* EXERCISE: Search term "Führungs": please copy every line of the records below that contains it.

════════════════════

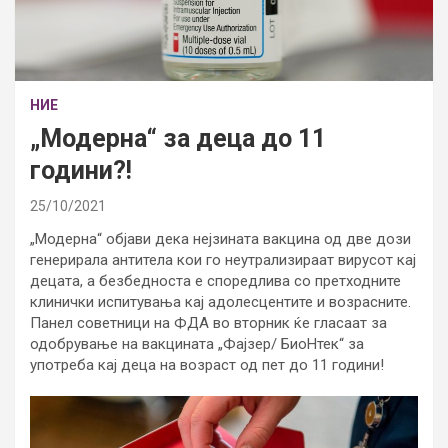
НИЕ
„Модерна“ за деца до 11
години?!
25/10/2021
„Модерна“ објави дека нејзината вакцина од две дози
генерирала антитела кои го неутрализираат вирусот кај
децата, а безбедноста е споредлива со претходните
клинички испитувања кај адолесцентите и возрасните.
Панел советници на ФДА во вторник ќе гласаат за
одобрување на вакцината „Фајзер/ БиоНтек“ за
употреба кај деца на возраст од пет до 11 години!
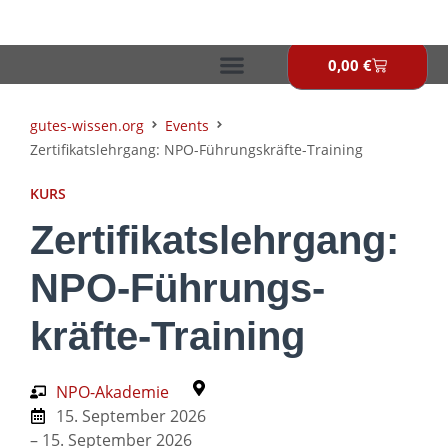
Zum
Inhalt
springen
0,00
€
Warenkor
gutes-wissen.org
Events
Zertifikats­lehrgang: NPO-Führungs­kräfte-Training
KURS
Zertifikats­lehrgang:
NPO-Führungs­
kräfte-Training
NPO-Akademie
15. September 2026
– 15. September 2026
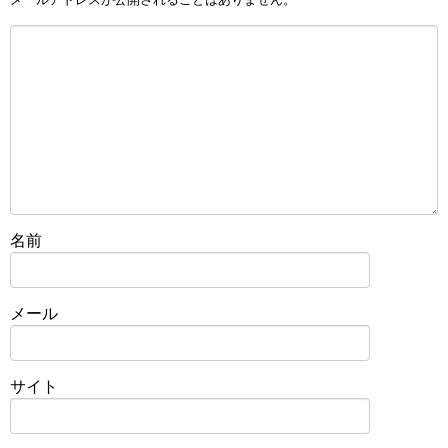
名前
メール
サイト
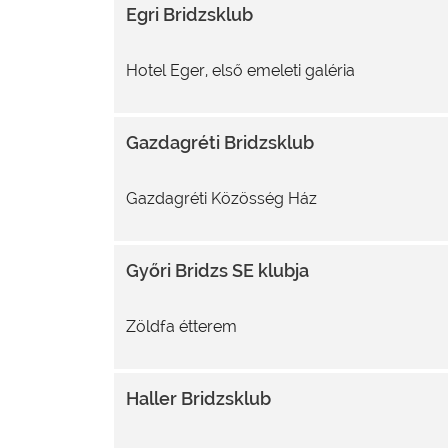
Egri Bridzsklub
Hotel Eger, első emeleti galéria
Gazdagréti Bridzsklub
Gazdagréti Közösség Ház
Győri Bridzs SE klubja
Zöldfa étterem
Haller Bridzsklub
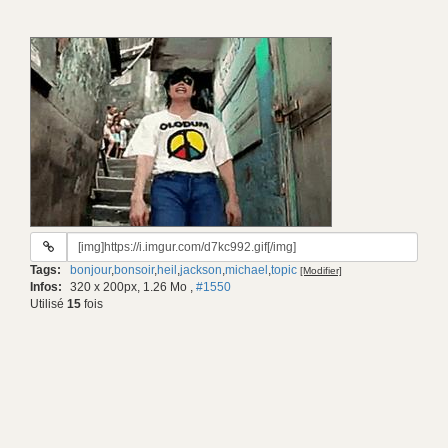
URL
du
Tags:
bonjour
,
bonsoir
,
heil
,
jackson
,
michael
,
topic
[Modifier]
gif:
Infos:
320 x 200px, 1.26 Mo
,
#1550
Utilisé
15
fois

════════════════════

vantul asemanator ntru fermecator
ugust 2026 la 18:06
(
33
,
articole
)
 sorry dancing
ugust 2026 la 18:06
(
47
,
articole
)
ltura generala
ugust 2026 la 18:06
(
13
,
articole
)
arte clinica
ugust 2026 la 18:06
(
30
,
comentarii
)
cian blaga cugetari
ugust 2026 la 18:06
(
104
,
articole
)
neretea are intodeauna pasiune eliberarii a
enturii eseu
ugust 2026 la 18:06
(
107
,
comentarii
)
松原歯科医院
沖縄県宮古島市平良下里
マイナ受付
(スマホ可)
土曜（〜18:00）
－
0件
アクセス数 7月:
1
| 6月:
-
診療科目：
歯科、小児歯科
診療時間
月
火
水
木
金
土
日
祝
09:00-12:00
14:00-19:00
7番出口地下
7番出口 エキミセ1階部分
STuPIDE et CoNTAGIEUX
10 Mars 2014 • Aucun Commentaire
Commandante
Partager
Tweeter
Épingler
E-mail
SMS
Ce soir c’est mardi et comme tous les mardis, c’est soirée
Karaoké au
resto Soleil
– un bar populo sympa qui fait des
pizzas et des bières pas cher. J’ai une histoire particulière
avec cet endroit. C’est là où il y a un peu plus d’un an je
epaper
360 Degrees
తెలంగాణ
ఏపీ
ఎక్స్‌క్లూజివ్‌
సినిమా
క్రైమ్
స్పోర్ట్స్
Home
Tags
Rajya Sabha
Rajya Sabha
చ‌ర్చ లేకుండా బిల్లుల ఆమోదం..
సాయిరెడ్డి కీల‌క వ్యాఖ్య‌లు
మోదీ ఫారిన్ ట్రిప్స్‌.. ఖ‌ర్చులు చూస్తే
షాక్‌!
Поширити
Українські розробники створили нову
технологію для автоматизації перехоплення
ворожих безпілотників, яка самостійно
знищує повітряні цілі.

════════════════════

* WRITTEN RESPONSE:
Zertifikats­lehrgang: NPO-Führungs­kräfte-Training
NPO-Führungs­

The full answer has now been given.